– Не вы с Игорем? – неохотно успокаиваясь, спросила мать.
– Если б мы, наряд бы вместо повестки пришел…
– Смотри мне, второй раз по всей строгости посадят, не посмотрят, что ты дурак такой.
Мать ушла в зал, но было видно, что до конца она не высказалась. Пить Лехе расхотелось, и он, умывшись, вернулся в постель. Живот зудел еще сильнее. Леха бросил на него взгляд и увидел красное пятно в расчесах. Правильно все сказал: если б подумали на них, давно бы участковый его нашел, а пока просто опрос. Они ж с Игорем на исправительных работах, вот и подозрения. А че на опросе сказать?
– Леш, а почему мама ругалась? – появилась в дверях сестра.
– Да откуда я знаю, Люсь? Наверное, опять в дурдоме устала.
– Она про милицию говорила, что случилось опять?
– Не жалей там этого уголовника! – из другой комнаты крикнула все слышавшая мать. – Пусть встает, унитаз чинит, не смывает совсем!
Леха мгновенно встал. Его испуганное лицо не укрылось от Люси.
– Ты же ничего плохого не сделал, Леш?
Леха натянул узкие штаны, быстро надел майку и рубашку. Рука потянулась к фураге, но она висела в коридоре.
– Пока ничего плохого, Люсь, пока ниче…
На улице яркое солнце топило снег, сугробы расползались и исчезали на глазах, превращались в сверкающие потоки и разлетались под колесами неспешных троллейбусов. Все это должно было сопровождаться грохотом капели, шумом колес, голосами птиц и детей, но там, где сидел Леха, была полная тишина. От милиции до Лехиного дома – всего несколько минут небыстрым шагом, пара кварталов по тихой Свободе. Окно выходит на улицу Воронежскую. Он даже подходил к нему и дергал за пыльную ручку. Рамы безнадежно ссохлись, от стекла шел жар, и перед глазами моментально начинали скакать черные пятна. Во рту становилось сухо, голова кружилась, и Лехе приходилось снова отступать.
Часов в маленькой комнате не было, только три стула вдоль стены, две закрытых двери и стенд с вырезанными из белого пенопласта буквами «информация». Он был пуст. На стуле с треснувшей спинкой лежала брошюра Ленина «Задачи союзов молодежи». Леха брал ее несколько раз, один раз – чисто механически, другой – чтобы почистить уголком под ногтями.
Все плохие мысли о предстоящем допросе он уже передумал. Платину он вчера успел отдать Игорю. Сказал матери, что пошел чинить бачок, взял полотенце и, заботливо обтирая холодные капли с каждого слитка, сложил их в подкладку пальто. По три с каждой стороны. Потом посмывал воду для вида и, держа отяжелевшую одежду в руках, вышел в коридор. Мать могла окликнуть, могла выйти проверить работу, но ничего такого не произошло, и он ушел.

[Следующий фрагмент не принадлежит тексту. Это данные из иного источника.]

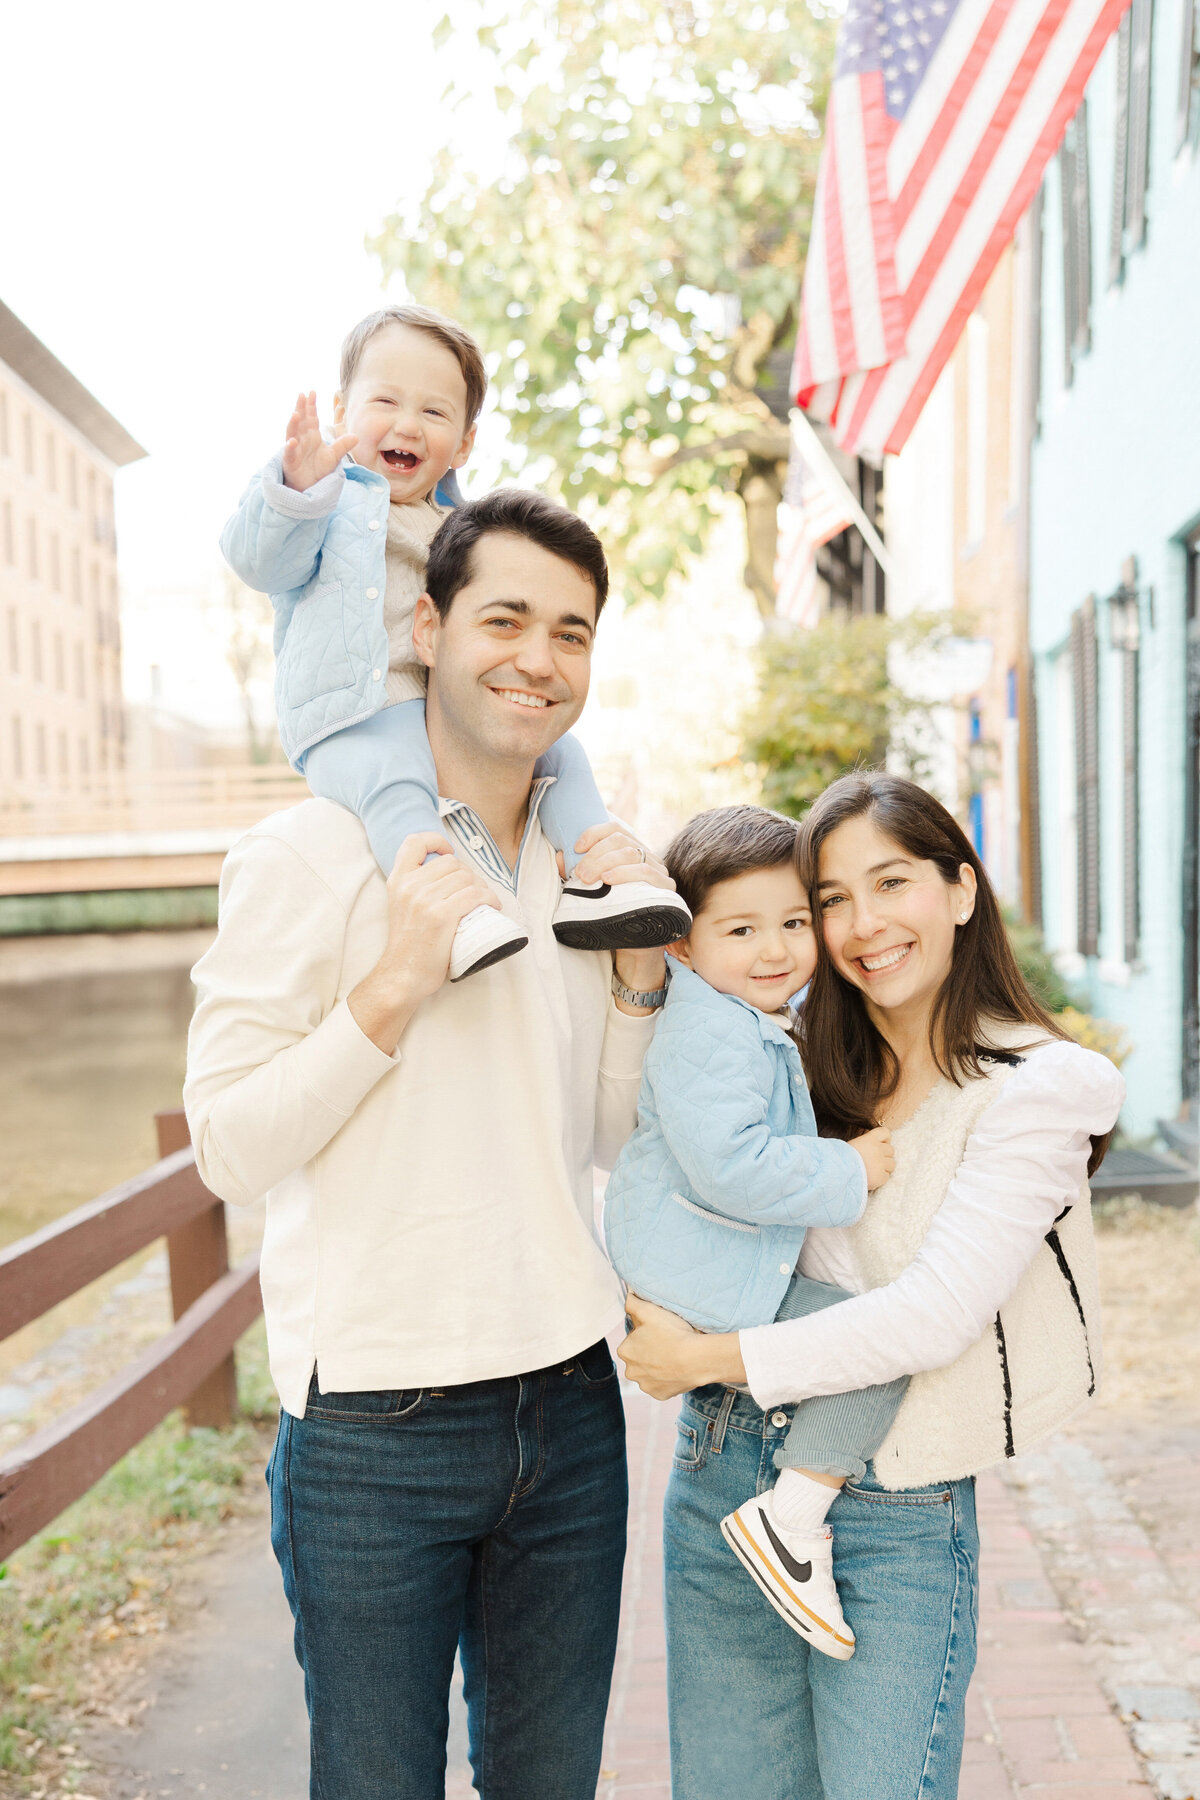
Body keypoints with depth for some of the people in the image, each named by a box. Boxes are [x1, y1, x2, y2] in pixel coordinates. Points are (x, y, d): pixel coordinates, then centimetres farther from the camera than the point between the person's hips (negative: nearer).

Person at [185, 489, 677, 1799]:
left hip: (569, 1402, 6)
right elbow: (228, 1148, -11)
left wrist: (640, 970, -2)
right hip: (377, 1430, -5)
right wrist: (395, 986, -22)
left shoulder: (586, 864, 8)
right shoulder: (307, 857, -10)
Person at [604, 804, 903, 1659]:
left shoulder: (766, 1021, 12)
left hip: (741, 1263, 11)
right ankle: (792, 1520, -10)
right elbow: (731, 1166, -31)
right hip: (700, 1288, -11)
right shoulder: (703, 1035, -22)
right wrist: (848, 1170, -22)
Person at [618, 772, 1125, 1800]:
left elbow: (936, 1316, -17)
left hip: (897, 1520, -4)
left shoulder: (1032, 1087, -10)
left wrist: (710, 1358, -14)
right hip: (723, 1473, 5)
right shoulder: (803, 1054, 5)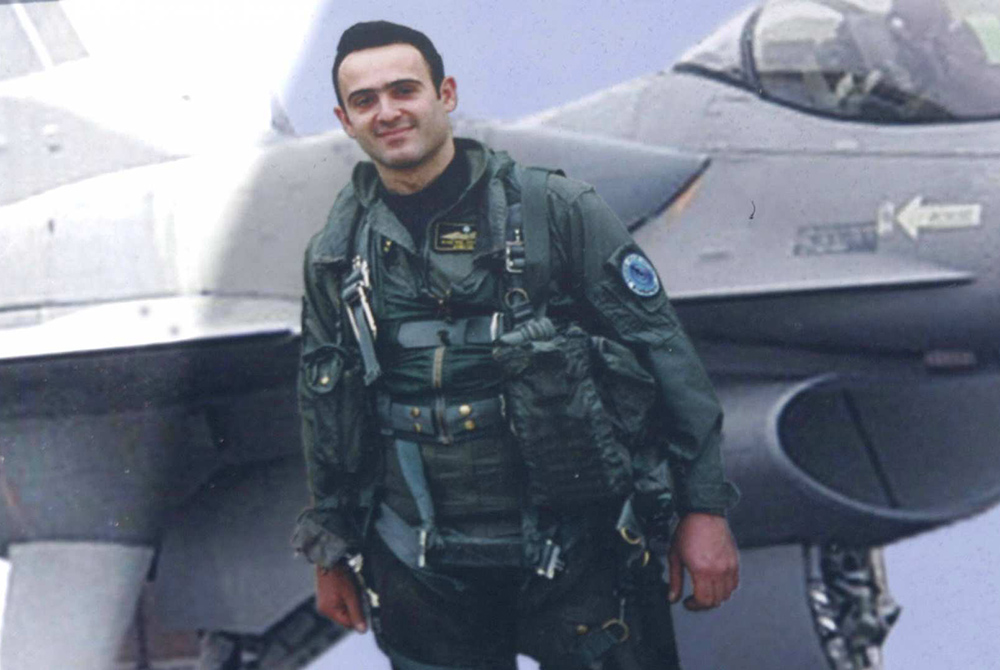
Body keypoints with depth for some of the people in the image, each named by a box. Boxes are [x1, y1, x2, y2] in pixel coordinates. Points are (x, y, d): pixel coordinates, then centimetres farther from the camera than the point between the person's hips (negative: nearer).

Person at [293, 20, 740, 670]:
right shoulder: (336, 256, 6)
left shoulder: (557, 212, -6)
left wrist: (704, 508, -6)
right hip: (423, 579, 3)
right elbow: (324, 408, 17)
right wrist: (334, 551, 19)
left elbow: (664, 354, -4)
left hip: (577, 560, -3)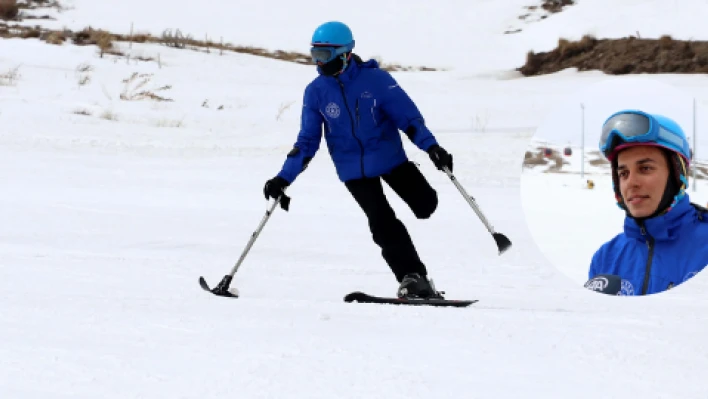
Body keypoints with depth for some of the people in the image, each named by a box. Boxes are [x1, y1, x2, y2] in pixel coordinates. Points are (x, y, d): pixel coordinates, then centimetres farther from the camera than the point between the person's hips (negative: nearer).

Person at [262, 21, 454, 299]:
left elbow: (408, 117, -10)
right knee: (382, 222, -14)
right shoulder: (316, 92, -5)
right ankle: (413, 277, -8)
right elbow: (307, 140, 3)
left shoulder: (376, 79, -13)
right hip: (353, 169, 1)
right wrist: (284, 178, -4)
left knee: (425, 204, -8)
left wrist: (431, 146, -25)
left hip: (390, 157, -1)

Стратегия поведения на допросе была готова для любых случаев жизни – отрицать все, не говорить лишнего. Игоря увели первым очень давно, и это ожидание пугало и настораживало, но только первый час. Потом Леха просто закрыл глаза и начал следить за разноцветными пятнами, плясавшими во тьме под веками. Весело, как салют на 9 Мая, подумал он и задремал.
* * *
Лейтенант провел Игоря по коридорам (из кабинетов щелкали печатные машинки), вывел на лестницу, где кто-то смеялся, а снизу весенний сквозняк, словно бегая по ступеням, тянул влажную прохладу, смешанную с папиросным дымом. Милиционер жестом показал ждать, Игорь прислонился затылком к стене и стал смотреть на него в упор. Милиционер взгляда не выдержал и, нервничая, засопел.
– Херовые твои дела, пацан, че-то серьезное ты натворил, раз майор тебя допрашивать будет.
Игорь не ответил и взгляда не отвел, продолжая испытывать.
Дверь допросной открылась будто сама собой, Цыганков шагнул в полумрак комнаты и, когда глаза привыкли, увидел за столом еще молодого милиционера, выбритого до синевы, с черными запавшими глазами. Тот молча, кивком, указал на свободный стул. «Он че, здесь все это время сидел?» – успел подумать Игорь, прежде чем сел, и увидел в другом конце еще одну дверь. Майор молчал. Стены были обиты деревянными панелями до плеча, а дальше шла серая штукатурка, давно не обновлявшаяся. На потолке в желтом закопченном круге висела одинокая тусклая лампа.